▸ Study text:
○ ○ ○ ○ ○ ○ ○

Tomatoes are heavy feeders - a spike or granular fertilizer at the time of planting with a small amount of water soluble fertilizer at each watering.  The fertilizer should have a low first number - nitrogen.  You should provide consistent deep watering at the roots, rather than the foliage.  It is best to cage a tomato plant to allow for better ripening, use of space and to keep the plant off the ground.  
Only prune indeterminate plants by pinching small suckers above the leaf branch.  You will do this only once.  You can also pinch off some of the flowers to let the plant grow bigger, riper tomatoes.  
To ripen green tomatoes, layer singly between sheets of newspaper in a dark box or place inside a bag with an apple.  The apple releases ethylene gas which enhances ripening.
There can be some problems when growing tomatoes.  Cracking can be caused by fast growth and can be controlled by consistent watering.  Blossom end rot can be caused by irregular or inadequate watering and a calcium deficiency.  Use a low nitrogen fertilizer to help the plant absorb calcium.  Lots of nitrogen in the soil will draw the calcium away from the plant.
Lois Hole suggests the following tomatoes:  Big Beef, Super Fantastic and Early Girl (Indeterminate) and Celebrity and Tumbler (Determinate).

○ ○ ○ ○ ○ ○ ○

▸ Excerpted records:

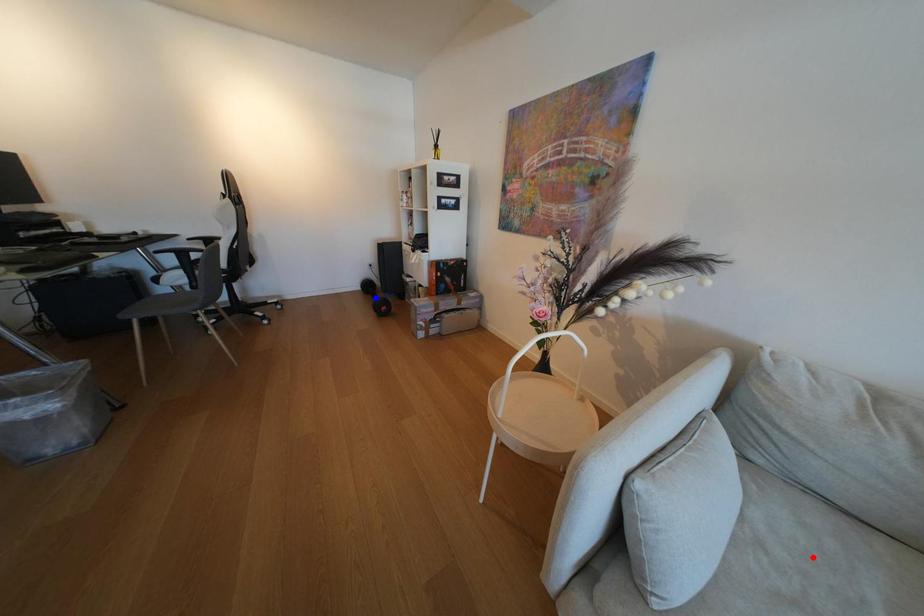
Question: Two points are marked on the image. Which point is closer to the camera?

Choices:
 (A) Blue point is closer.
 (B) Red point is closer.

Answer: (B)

○ ○ ○ ○ ○ ○ ○

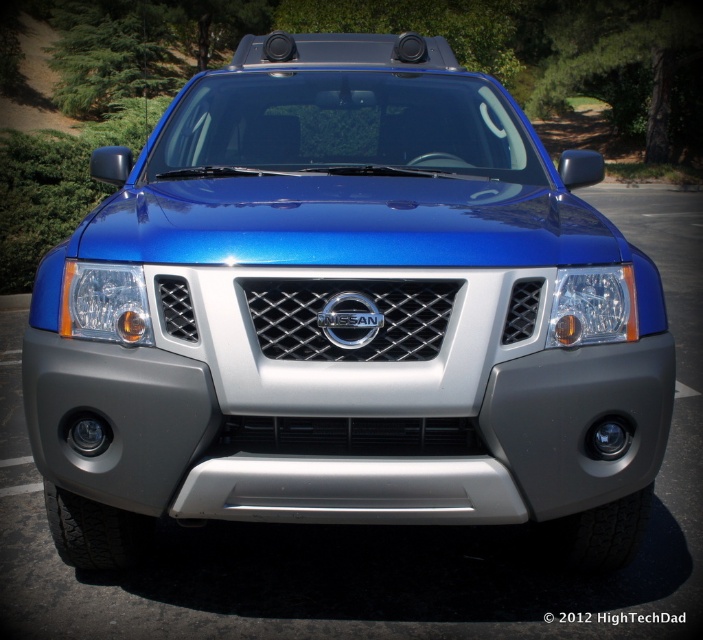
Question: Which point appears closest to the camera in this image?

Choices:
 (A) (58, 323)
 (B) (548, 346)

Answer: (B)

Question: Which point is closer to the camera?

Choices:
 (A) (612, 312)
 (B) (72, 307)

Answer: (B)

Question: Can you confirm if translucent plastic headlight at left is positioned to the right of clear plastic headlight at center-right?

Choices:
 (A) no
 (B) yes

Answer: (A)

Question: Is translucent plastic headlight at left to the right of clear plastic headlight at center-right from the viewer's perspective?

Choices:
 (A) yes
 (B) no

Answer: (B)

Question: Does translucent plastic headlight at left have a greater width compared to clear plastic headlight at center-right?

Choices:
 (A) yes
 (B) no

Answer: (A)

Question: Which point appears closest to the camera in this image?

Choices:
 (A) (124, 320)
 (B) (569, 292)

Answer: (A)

○ ○ ○ ○ ○ ○ ○

▸ What you will do:
1. In the tomato-growing text, turn the paragraph beginning "There can be some problems when growing tomatoes" into a brief bulleted list that keeps its main facts.
2. According to the tomato-growing text, what does an apple release that enhances the ripening of green tomatoes?

▸ Set of answers:
1.
- Cracking: caused by fast growth; controlled by consistent watering.
- Blossom end rot: caused by irregular or inadequate watering and a calcium deficiency.
- A low-nitrogen fertilizer helps the plant absorb calcium, while lots of nitrogen in the soil draws calcium away from the plant.

2. Ethylene gas.